I do intend to optimize the fx8 math though.
Instead of internally dealing with fixed-point math and its annoying overflow behavior, would it be worth revisiting using native single-precision float math on hardware targets? Especially if there would be a reasonably efficient way to turn them into fixed point on input or output.
Having a “boxed” representation for transform matrices and for vectors (or even better, arrays of vectors) would help for 3D rendering.
Some useful operators would be:
- matrix * vector => boxed vector
- perspective transform
- vector length (assuming there’s an efficient float square root available on hardware
- dot product
- squared vector length (that’s just dot product of a vector with itself)

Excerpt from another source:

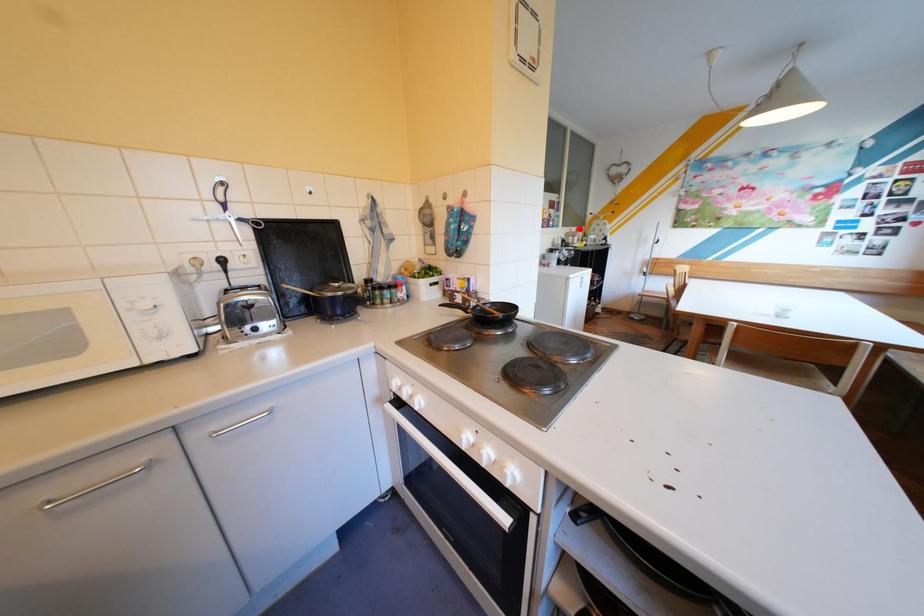
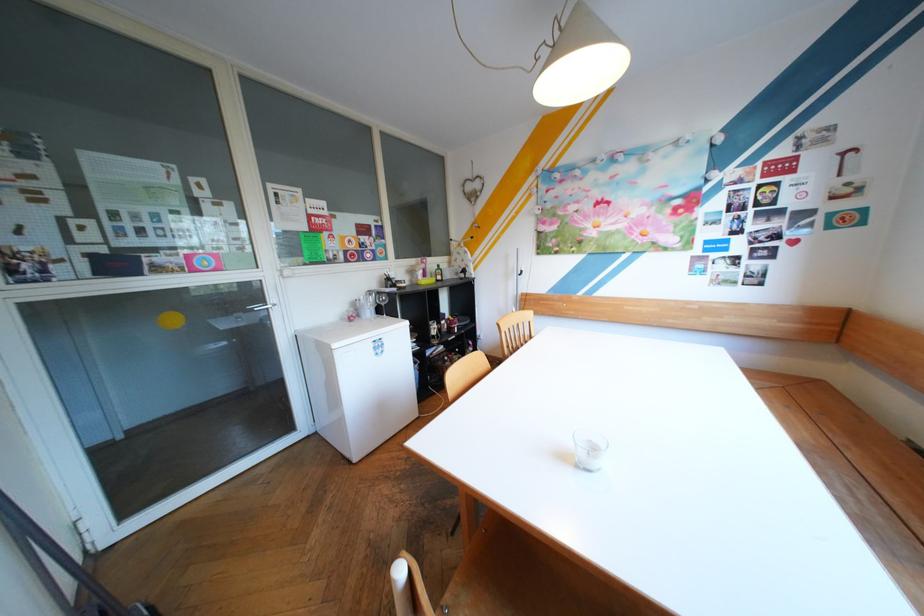
Where in the second image is the point corresponding to the highlighted location from the first image?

The scalar valued functions could all return fixed point numbers if it can do internal math in a way that avoids overflow. The Fx8 22.8 bit number range for results is probably fine for typical use cases - I don’t remember how significant the issues were with precision that led me to using Fx14 instead for the kart demo. If it is a problem, maybe add a shift as a function parameter?

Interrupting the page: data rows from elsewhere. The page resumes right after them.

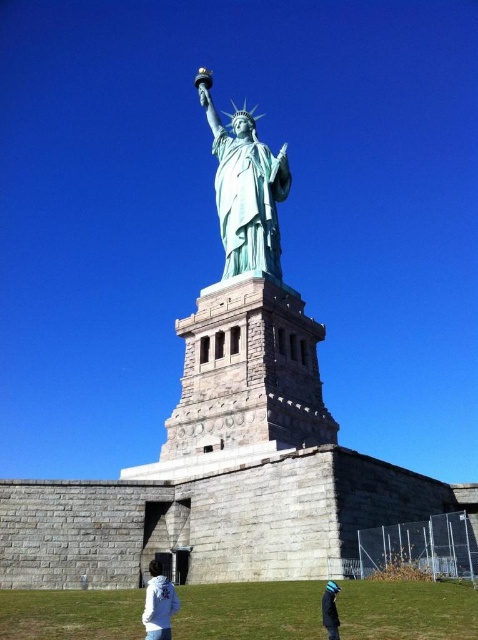
Question: Which object appears closest to the camera in this image?

Choices:
 (A) green patina statue at center
 (B) white fleece jacket at lower center
 (C) blue knit cap at lower center

Answer: (C)

Question: Which is nearer to the white fleece jacket at lower center?

Choices:
 (A) blue knit cap at lower center
 (B) green patina statue at center

Answer: (A)

Question: Is white fleece jacket at lower center in front of blue knit cap at lower center?

Choices:
 (A) no
 (B) yes

Answer: (A)

Question: Based on their relative distances, which object is farther from the blue knit cap at lower center?

Choices:
 (A) green patina statue at center
 (B) white fleece jacket at lower center

Answer: (A)

Question: Can you confirm if green patina statue at center is positioned below blue knit cap at lower center?

Choices:
 (A) yes
 (B) no

Answer: (B)

Question: Is the position of green patina statue at center less distant than that of white fleece jacket at lower center?

Choices:
 (A) yes
 (B) no

Answer: (B)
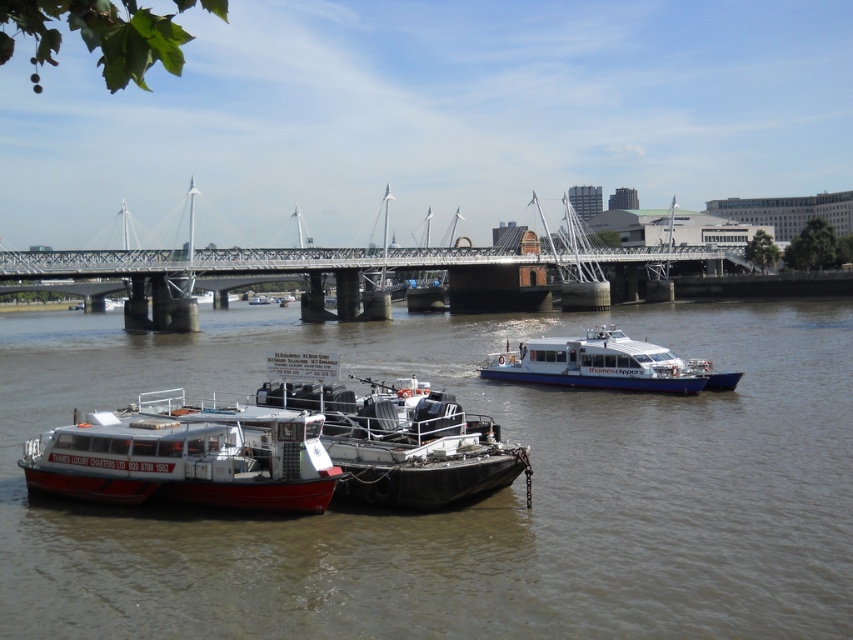
Question: Which object is the farthest from the brown matte water at center?

Choices:
 (A) white matte boat at lower left
 (B) white glossy ferry boat at center

Answer: (A)

Question: Does metallic bridge at center appear on the left side of white glossy ferry boat at center?

Choices:
 (A) no
 (B) yes

Answer: (B)

Question: Can you confirm if white matte boat at lower left is smaller than white glossy ferry boat at center?

Choices:
 (A) yes
 (B) no

Answer: (A)

Question: Which point is closer to the camera taking this photo?

Choices:
 (A) (218, 497)
 (B) (550, 364)

Answer: (A)

Question: Observing the image, what is the correct spatial positioning of white matte boat at lower left in reference to white glossy ferry boat at center?

Choices:
 (A) below
 (B) above

Answer: (A)

Question: Among these points, which one is farthest from the camera?

Choices:
 (A) (573, 356)
 (B) (259, 253)

Answer: (B)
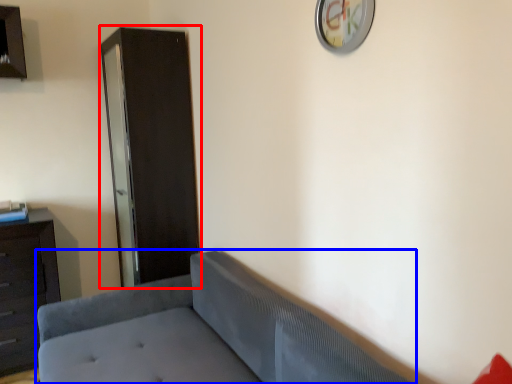
Question: Among these objects, which one is nearest to the camera, file cabinet (highlighted by a red box) or studio couch (highlighted by a blue box)?

Choices:
 (A) file cabinet
 (B) studio couch

Answer: (B)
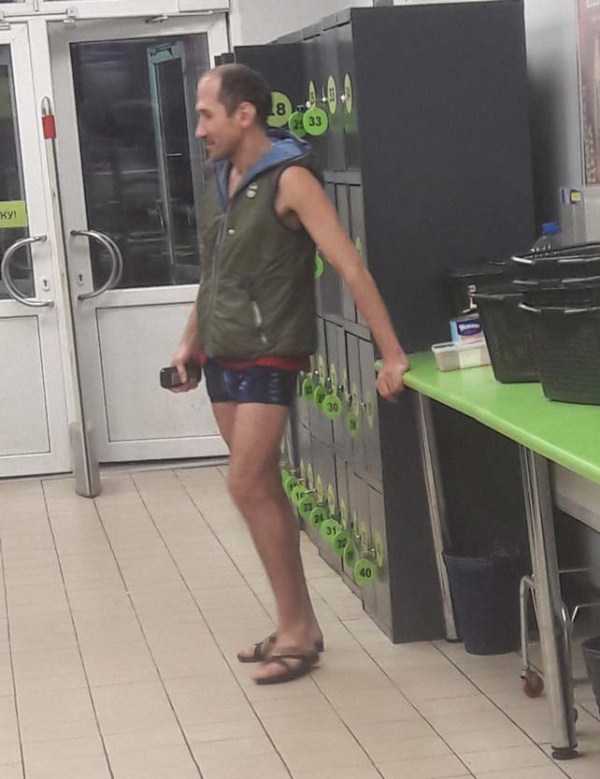
The height and width of the screenshot is (779, 600). Identify the location of lockers. (352, 369), (328, 476), (357, 509).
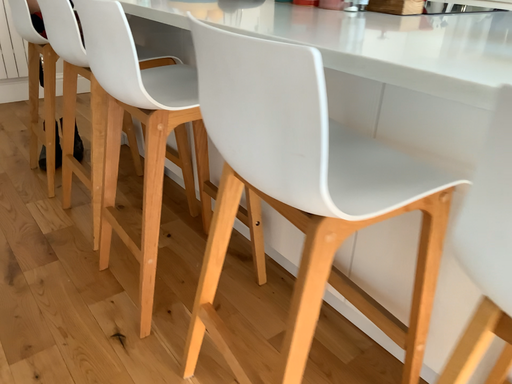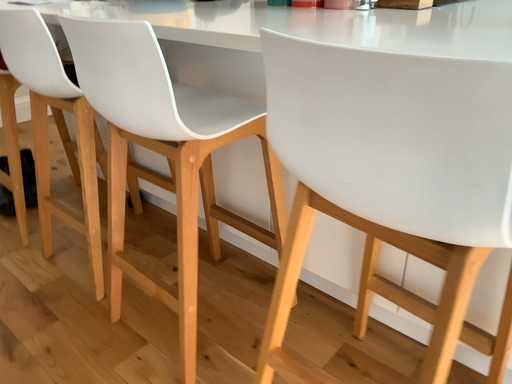
Question: How did the camera likely rotate when shooting the video?

Choices:
 (A) rotated left
 (B) rotated right

Answer: (B)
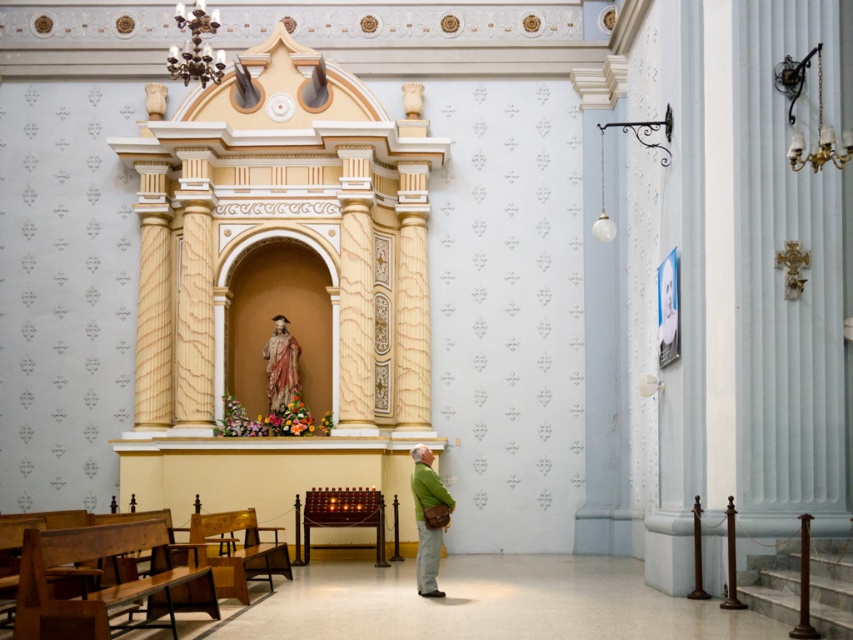
You are attending a church service and need to sit down. You see a wooden polished bench at lower left and a green fabric jacket at center. Which seating option is closer to you?

The wooden polished bench at lower left is closer to the viewer than the green fabric jacket at center, so the bench is the closer seating option.

You are an interior designer planning to place a new decorative item in the church. You have a choice between placing it on the wooden polished bench at lower left or near the polychrome wood statue at center. Considering their sizes, which location offers more space for the item?

The wooden polished bench at lower left is larger in size than the polychrome wood statue at center, so placing the decorative item on the wooden polished bench at lower left would provide more space.

From the picture: You are an interior designer planning to place a new decorative item between the green fabric jacket at center and the polychrome wood statue at center. Given their widths, which object should you place the item closer to to ensure it doesn,t get crowded?

The green fabric jacket at center has a smaller width compared to the polychrome wood statue at center. To avoid crowding, place the new decorative item closer to the green fabric jacket at center since it takes up less space.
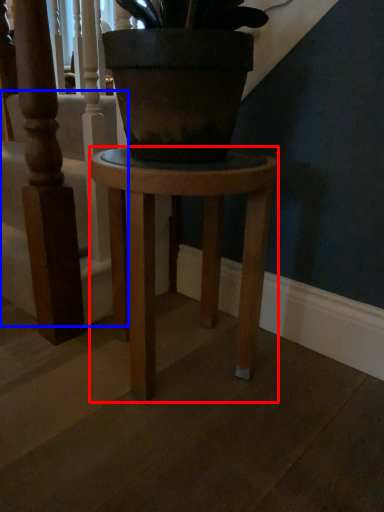
Question: Which object is closer to the camera taking this photo, stool (highlighted by a red box) or stairwell (highlighted by a blue box)?

Choices:
 (A) stool
 (B) stairwell

Answer: (A)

dot(a, b) => return integer part
dot(a, b, 8) => scaled to Fx8
dot(a, b, 14) => scaled to Fx14
If I have time I could try to go back to my renderer to see what other operations I’m doing with numbers. I’m not sure offhand which other operations could turn into performance bottlenecks - I suspect it’s likely the clipping stage that happens between applying the transform matrix and doing the perspective divide. That involves a lot of comparisons and calculating intersections.